* _Action item_: Skip the pictures. Retype exactly, and only, the lines between the line holding "ring dip: (199, 194)" and the last line below, inclusive.

Limb landmark coordinates
━━━━
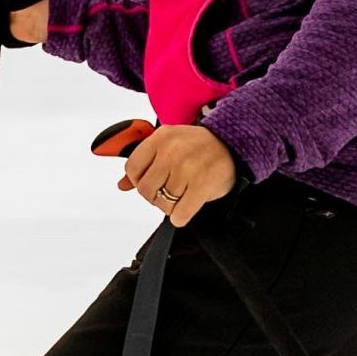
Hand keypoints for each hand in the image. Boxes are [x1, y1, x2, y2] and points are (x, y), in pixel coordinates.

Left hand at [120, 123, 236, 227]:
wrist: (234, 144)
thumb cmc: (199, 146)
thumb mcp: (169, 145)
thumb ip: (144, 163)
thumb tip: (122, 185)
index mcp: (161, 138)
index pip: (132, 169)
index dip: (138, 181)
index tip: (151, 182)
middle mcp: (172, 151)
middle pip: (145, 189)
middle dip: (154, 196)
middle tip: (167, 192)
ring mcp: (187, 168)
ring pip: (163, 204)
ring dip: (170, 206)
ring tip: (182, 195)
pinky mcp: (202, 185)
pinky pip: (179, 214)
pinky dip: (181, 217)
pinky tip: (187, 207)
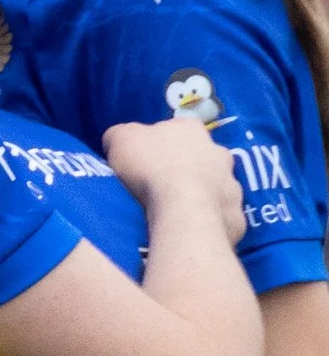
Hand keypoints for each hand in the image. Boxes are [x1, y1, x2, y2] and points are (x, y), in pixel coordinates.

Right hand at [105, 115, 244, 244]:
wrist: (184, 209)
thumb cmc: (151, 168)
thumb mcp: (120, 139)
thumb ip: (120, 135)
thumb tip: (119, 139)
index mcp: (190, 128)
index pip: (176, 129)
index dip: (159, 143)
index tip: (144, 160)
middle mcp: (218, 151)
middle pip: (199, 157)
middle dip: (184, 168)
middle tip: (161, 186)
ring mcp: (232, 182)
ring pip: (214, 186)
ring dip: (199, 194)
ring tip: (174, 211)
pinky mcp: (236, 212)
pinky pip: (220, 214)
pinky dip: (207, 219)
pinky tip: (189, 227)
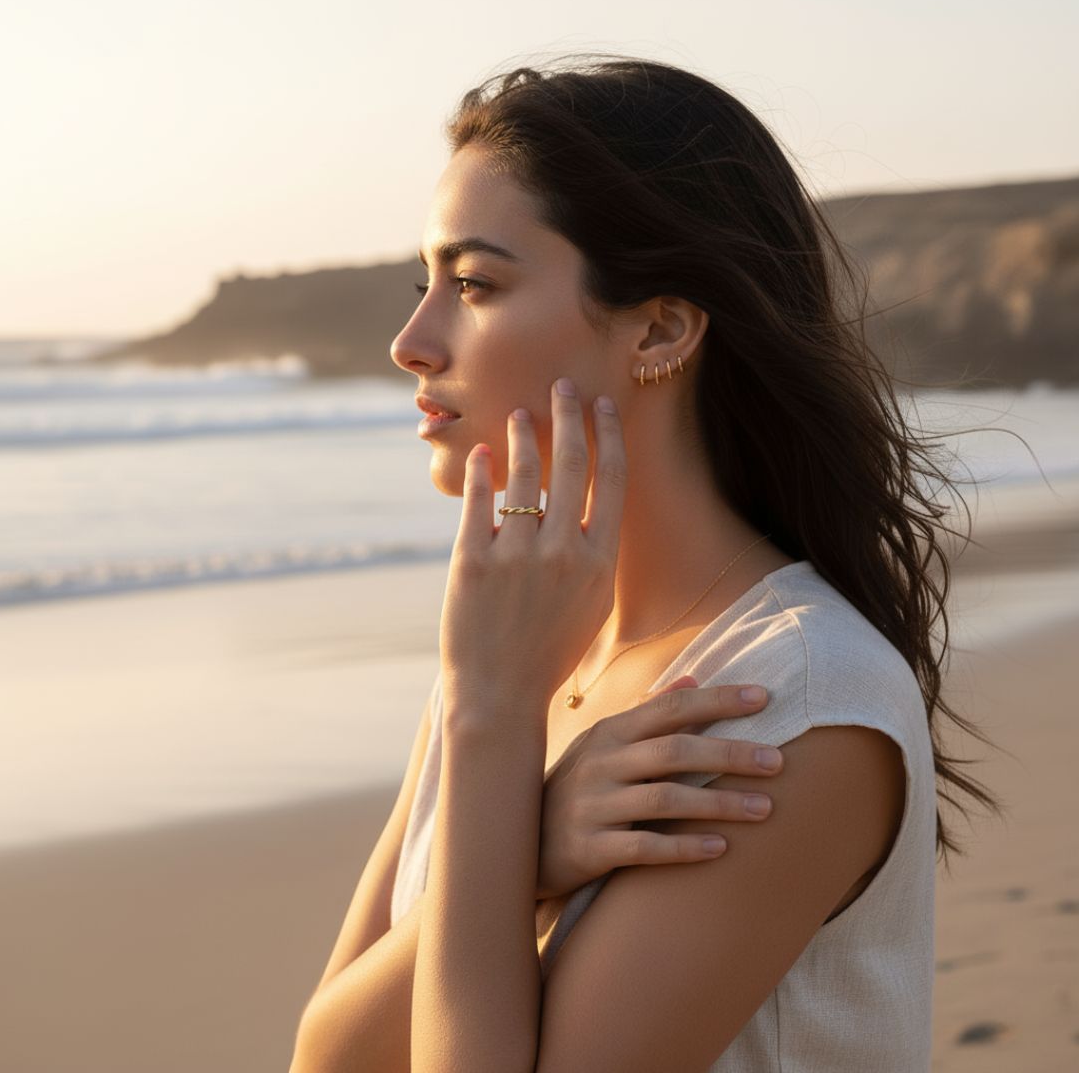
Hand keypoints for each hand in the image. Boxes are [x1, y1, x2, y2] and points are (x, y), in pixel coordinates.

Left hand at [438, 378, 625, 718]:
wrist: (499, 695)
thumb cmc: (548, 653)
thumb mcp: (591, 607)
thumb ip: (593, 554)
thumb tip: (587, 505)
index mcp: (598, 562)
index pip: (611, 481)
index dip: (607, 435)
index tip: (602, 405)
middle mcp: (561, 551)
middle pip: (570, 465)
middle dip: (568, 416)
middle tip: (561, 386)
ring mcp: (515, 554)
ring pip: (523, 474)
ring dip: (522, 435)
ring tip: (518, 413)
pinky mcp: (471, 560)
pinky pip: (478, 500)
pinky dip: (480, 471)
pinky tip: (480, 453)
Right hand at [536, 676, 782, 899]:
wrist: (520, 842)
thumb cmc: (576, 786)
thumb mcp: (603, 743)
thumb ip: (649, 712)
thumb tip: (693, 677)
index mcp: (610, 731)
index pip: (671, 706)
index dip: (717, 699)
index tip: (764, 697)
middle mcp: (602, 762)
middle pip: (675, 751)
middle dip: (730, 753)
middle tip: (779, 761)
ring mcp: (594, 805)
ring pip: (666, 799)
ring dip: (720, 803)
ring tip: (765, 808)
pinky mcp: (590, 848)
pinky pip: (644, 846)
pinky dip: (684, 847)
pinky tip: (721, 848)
━━━━
* _Answer section_:
ring dip: (199, 194)
ring tip: (174, 211)
pinky mcp: (236, 212)
pinky pip: (220, 214)
pinky dip: (207, 219)
pinky tip: (189, 227)
Hand keypoints for each hand in the image. Boxes are [x1, y1, x2, y2] and points are (x, y), in pixel coordinates.

Left hand at [438, 378, 625, 718]:
wrist: (499, 695)
thumb cmc: (548, 653)
thumb mcp: (591, 607)
thumb ip: (593, 554)
thumb tip: (587, 505)
index mcp: (598, 562)
index pip: (611, 481)
index dip: (607, 435)
index tip: (602, 405)
middle mcp: (561, 551)
middle pip: (570, 465)
middle dip: (568, 416)
middle tip: (561, 386)
ring mcp: (515, 554)
ring pip: (523, 474)
ring dip: (522, 435)
ring tip: (518, 413)
pinky mcp: (471, 560)
pinky pip: (478, 500)
pinky dip: (480, 471)
pinky tip: (480, 453)
Right hand at [536, 676, 782, 899]:
wrist: (520, 842)
thumb cmc: (576, 786)
thumb mcp: (603, 743)
thumb ip: (649, 712)
thumb tip: (693, 677)
index mcp: (610, 731)
index pip: (671, 706)
index dip: (717, 699)
index tip: (764, 697)
middle mcp: (602, 762)
middle pip: (675, 751)
middle dip: (730, 753)
middle tip: (779, 761)
ring mcp: (594, 805)
ring pip: (666, 799)
ring dip: (720, 803)
ring tip: (765, 808)
pinky mcp: (590, 848)
pinky pip: (644, 846)
pinky dip: (684, 847)
pinky tip: (721, 848)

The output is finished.